Сейчас, переписывая, я опять чуть не заплакал над этими строчками и искренне подумал, что эти документы так и остались более сильными, чем мои стихи, написанные по ним (по памяти). Но когда я писал, мои стихи казались мне (наверно, по сравнению с тем всем, что я делал до сих пор в газете) очень хорошими. И я был снова растроган. Слабость эта, возможно, объясняется еще чем-нибудь, но и стихи при этом писались удивительно легко. Это совершенно не мой черновик. В нем не вычеркнуто ни одной строфы целиком. Для меня, страшного марателя, это столь необычное дело, что я решаю дать место в моей тетрадке «творческой истории» этого стихотворения. С него, может быть, и начинается настоящая моя работа в газете.
8. III. 40. — После поездки на о. Койвисто — восьмой день в Ленинграде. Хорошее перемежается с плохим, ненужным. Написал… «Балладу о красном знамени» и стихи к сегодняшнему номеру — «Письмо».
Неведение записей в этой тетрадке приводит к некоторым огорчениям неожиданного порядка. Все, что рассказал прибывшему сюда М — кову, он все уже занес на бумагу, в свой сценарий.
Единственным моим дневником являются стихи, которых пишу много. Некоторые из них, правда, не содержат в себе никаких следов пережитого или увиденного мною. А те, в которых хоть что-нибудь есть, начинаются с «На привале».
Кончится кампания, отдышусь от писания «в номер», засяду основательно. Строчка за строчкой пропущу все через сито. Все это должно и можно развить, отделать, завершить. Штука за штукой буду отрабатывать и переписывать в тетрадку. А до того и в журналы давать не стоит. Буду жив и здоров — будет книжка, какой я сам вообразить раньше не мог.
Как-то пошел в умывальную, «гор.» — «хол.» и проч. — и вдруг приходит мне простая такая мысль: а ведь я вижу войну, настоящую войну, суровую и ожесточенную.
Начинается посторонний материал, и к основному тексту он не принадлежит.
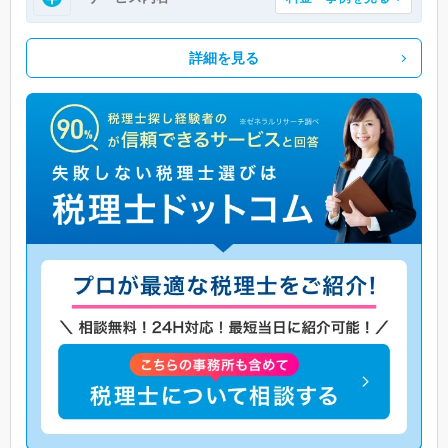
詳細を見る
Я же столько уже видел и слышал! Живем, пишем, болтаем, ездим, замерзаем, пьем, едим и т. д. Но ею, войною, уже безвозвратно отрезана какая-то половина жизни, что-то навек закрылось. Сознание постарело.
На днях пошли утром с Вашенцевым по городу. Утро морозное, а ощущение весны так безусловно и глубоко, что плакать хотелось. Ведь уже много-много весен я встречаю в городах, уже и городская весна трогает. И вдруг — мысль: а там, на фронте, еще не кончено, еще мы переваливаем через такие трудности, еще — черт ее знает что! Никакой весны. Война, а не весна. Стыдно, невозможно заниматься мечтами, воспоминаниями, собой.
13. III. 40. — В пятом часу позвонил Березин[3] из редакции: «Война — вся, мир…» Сейчас 7 утра. У нас Саянов. Должны поехать в типографию читать договор и пр. А затем сразу же по Выборгскому. Первая поездка, когда совсем другое чувство.